## WORK TO COMPLETE
Find the line containing "left wrist: (88, 139)" in the entries below. Restate it and each line after it, word for word, up to and including the line containing "left hip: (485, 1007)".

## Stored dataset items
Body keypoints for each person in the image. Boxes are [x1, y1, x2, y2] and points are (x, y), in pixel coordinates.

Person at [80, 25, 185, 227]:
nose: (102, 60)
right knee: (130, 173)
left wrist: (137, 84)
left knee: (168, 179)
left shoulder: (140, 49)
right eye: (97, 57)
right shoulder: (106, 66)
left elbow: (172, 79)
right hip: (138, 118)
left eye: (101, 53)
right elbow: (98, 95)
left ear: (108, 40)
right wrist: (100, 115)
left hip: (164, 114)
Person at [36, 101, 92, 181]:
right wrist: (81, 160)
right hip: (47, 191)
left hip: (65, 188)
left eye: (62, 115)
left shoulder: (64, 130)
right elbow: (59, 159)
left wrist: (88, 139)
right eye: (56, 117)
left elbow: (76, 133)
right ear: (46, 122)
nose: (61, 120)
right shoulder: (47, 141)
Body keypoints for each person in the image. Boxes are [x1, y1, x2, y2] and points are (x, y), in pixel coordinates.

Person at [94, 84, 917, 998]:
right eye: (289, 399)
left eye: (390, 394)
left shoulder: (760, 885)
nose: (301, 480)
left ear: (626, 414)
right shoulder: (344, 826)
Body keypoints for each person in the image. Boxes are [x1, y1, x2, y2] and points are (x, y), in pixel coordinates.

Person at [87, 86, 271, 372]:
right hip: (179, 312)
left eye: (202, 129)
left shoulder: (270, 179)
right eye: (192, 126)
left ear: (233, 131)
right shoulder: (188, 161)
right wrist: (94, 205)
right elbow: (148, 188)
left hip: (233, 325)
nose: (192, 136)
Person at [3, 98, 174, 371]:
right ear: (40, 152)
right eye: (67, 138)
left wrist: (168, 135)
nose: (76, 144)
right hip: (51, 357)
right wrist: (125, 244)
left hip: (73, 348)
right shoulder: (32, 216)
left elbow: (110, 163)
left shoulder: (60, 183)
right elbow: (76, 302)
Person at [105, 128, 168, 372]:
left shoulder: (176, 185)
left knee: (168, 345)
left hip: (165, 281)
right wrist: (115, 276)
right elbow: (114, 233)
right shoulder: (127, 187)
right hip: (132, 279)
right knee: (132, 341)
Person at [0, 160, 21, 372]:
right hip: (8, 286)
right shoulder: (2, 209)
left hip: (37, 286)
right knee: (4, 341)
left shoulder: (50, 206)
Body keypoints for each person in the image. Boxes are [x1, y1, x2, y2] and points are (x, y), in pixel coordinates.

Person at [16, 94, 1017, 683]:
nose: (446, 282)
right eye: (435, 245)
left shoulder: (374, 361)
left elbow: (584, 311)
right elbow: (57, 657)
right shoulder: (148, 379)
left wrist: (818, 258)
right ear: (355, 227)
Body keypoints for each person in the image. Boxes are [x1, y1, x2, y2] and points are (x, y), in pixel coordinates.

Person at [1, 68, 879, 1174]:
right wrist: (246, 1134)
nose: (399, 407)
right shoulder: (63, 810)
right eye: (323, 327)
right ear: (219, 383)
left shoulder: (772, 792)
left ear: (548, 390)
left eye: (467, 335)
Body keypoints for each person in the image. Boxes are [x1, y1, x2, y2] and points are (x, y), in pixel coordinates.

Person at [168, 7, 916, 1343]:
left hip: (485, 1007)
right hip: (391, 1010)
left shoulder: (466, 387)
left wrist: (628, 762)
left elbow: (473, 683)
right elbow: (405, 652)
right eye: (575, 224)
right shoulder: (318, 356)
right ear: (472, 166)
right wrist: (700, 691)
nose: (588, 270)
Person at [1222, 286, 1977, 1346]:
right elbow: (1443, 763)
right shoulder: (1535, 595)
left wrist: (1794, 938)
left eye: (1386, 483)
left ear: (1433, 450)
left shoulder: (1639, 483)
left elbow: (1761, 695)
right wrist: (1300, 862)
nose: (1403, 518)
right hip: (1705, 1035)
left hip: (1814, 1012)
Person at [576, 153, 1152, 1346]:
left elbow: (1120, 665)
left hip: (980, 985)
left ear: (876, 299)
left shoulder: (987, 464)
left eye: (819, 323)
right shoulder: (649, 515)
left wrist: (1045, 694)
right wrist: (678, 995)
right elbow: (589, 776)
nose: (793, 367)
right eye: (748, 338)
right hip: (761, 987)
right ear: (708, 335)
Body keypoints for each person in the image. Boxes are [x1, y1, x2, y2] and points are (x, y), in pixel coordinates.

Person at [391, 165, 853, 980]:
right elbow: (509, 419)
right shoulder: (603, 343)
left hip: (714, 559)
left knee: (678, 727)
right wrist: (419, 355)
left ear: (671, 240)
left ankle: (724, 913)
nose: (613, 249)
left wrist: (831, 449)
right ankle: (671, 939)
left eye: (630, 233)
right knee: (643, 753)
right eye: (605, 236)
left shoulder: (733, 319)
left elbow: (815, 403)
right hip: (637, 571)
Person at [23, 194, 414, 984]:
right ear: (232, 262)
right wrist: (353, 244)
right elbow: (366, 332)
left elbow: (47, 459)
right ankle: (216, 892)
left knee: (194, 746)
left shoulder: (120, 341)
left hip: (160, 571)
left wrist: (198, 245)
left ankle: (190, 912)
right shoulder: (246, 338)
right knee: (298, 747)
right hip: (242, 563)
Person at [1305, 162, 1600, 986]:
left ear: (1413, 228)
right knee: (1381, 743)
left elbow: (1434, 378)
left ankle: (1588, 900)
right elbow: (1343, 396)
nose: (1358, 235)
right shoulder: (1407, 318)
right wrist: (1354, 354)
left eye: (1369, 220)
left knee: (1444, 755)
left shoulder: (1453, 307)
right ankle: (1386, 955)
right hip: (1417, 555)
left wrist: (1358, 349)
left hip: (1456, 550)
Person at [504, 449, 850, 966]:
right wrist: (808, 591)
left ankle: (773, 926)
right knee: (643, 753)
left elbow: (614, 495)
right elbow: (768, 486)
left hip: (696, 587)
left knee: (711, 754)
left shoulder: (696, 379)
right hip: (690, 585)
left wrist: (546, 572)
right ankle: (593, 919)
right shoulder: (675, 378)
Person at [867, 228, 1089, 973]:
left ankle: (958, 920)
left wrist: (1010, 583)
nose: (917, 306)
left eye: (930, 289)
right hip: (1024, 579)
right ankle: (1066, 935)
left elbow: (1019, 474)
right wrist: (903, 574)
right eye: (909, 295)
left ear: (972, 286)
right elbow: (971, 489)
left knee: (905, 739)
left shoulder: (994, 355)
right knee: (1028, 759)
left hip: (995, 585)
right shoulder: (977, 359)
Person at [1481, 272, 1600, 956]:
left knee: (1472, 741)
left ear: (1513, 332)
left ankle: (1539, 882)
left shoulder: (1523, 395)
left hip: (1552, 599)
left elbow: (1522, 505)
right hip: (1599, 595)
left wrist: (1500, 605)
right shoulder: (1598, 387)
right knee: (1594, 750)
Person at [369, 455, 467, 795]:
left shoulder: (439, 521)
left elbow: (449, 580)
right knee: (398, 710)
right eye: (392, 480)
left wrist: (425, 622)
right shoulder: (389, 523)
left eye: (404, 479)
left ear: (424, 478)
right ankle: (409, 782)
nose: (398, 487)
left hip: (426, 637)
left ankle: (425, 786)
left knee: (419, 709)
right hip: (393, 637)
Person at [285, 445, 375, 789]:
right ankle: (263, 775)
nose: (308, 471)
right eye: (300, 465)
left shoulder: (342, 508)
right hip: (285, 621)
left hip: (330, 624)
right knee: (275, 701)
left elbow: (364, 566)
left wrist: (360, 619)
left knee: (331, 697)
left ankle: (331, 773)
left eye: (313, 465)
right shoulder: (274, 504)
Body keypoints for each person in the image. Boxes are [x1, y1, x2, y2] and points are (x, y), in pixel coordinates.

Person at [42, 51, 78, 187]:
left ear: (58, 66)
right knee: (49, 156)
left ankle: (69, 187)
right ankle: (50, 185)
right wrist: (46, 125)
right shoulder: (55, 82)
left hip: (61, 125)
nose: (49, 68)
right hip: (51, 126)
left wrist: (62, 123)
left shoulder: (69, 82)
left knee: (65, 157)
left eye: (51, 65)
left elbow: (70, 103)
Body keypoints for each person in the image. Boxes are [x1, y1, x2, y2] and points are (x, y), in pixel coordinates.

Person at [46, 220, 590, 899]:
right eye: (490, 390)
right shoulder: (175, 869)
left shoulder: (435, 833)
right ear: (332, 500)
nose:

## RESPONSE AREA
left wrist: (88, 139)
right eye: (56, 117)
left elbow: (76, 133)
right ear: (46, 122)
nose: (61, 120)
right shoulder: (47, 141)
Body keypoints for each person in the image. Boxes are [x1, y1, x2, y2] and points are (x, y), in pixel coordinates.

Person at [94, 84, 917, 998]:
right eye: (289, 399)
left eye: (390, 394)
left shoulder: (760, 885)
nose: (301, 480)
left ear: (626, 414)
right shoulder: (344, 826)
Body keypoints for each person in the image. Boxes are [x1, y1, x2, y2] and points are (x, y), in pixel coordinates.

Person at [87, 86, 271, 372]:
right hip: (179, 312)
left eye: (202, 129)
left shoulder: (270, 179)
right eye: (192, 126)
left ear: (233, 131)
right shoulder: (188, 161)
right wrist: (94, 205)
right elbow: (148, 188)
left hip: (233, 325)
nose: (192, 136)
Person at [3, 98, 174, 371]:
right ear: (40, 152)
right eye: (67, 138)
left wrist: (168, 135)
nose: (76, 144)
right hip: (51, 357)
right wrist: (125, 244)
left hip: (73, 348)
right shoulder: (32, 216)
left elbow: (110, 163)
left shoulder: (60, 183)
right elbow: (76, 302)
Person at [105, 128, 168, 372]:
left shoulder: (176, 185)
left knee: (168, 345)
left hip: (165, 281)
right wrist: (115, 276)
right elbow: (114, 233)
right shoulder: (127, 187)
right hip: (132, 279)
right knee: (132, 341)
Person at [0, 160, 21, 372]:
right hip: (8, 286)
right shoulder: (2, 209)
left hip: (37, 286)
right knee: (4, 341)
left shoulder: (50, 206)
Body keypoints for each person in the image. Boxes are [x1, y1, x2, y2] and points are (x, y), in pixel coordinates.

Person at [16, 94, 1017, 683]:
nose: (446, 282)
right eye: (435, 245)
left shoulder: (374, 361)
left elbow: (584, 311)
right elbow: (57, 657)
right shoulder: (148, 379)
left wrist: (818, 258)
right ear: (355, 227)
Body keypoints for each person in the image. Boxes are [x1, y1, x2, y2] and points are (x, y), in pixel coordinates.

Person at [1, 68, 879, 1174]:
right wrist: (246, 1134)
nose: (399, 407)
right shoulder: (63, 810)
right eye: (323, 327)
right ear: (219, 383)
left shoulder: (772, 792)
left ear: (548, 390)
left eye: (467, 335)
Body keypoints for each person in the image. Boxes are [x1, y1, x2, y2] and points are (x, y), in pixel coordinates.

Person at [168, 7, 916, 1343]:
left hip: (485, 1007)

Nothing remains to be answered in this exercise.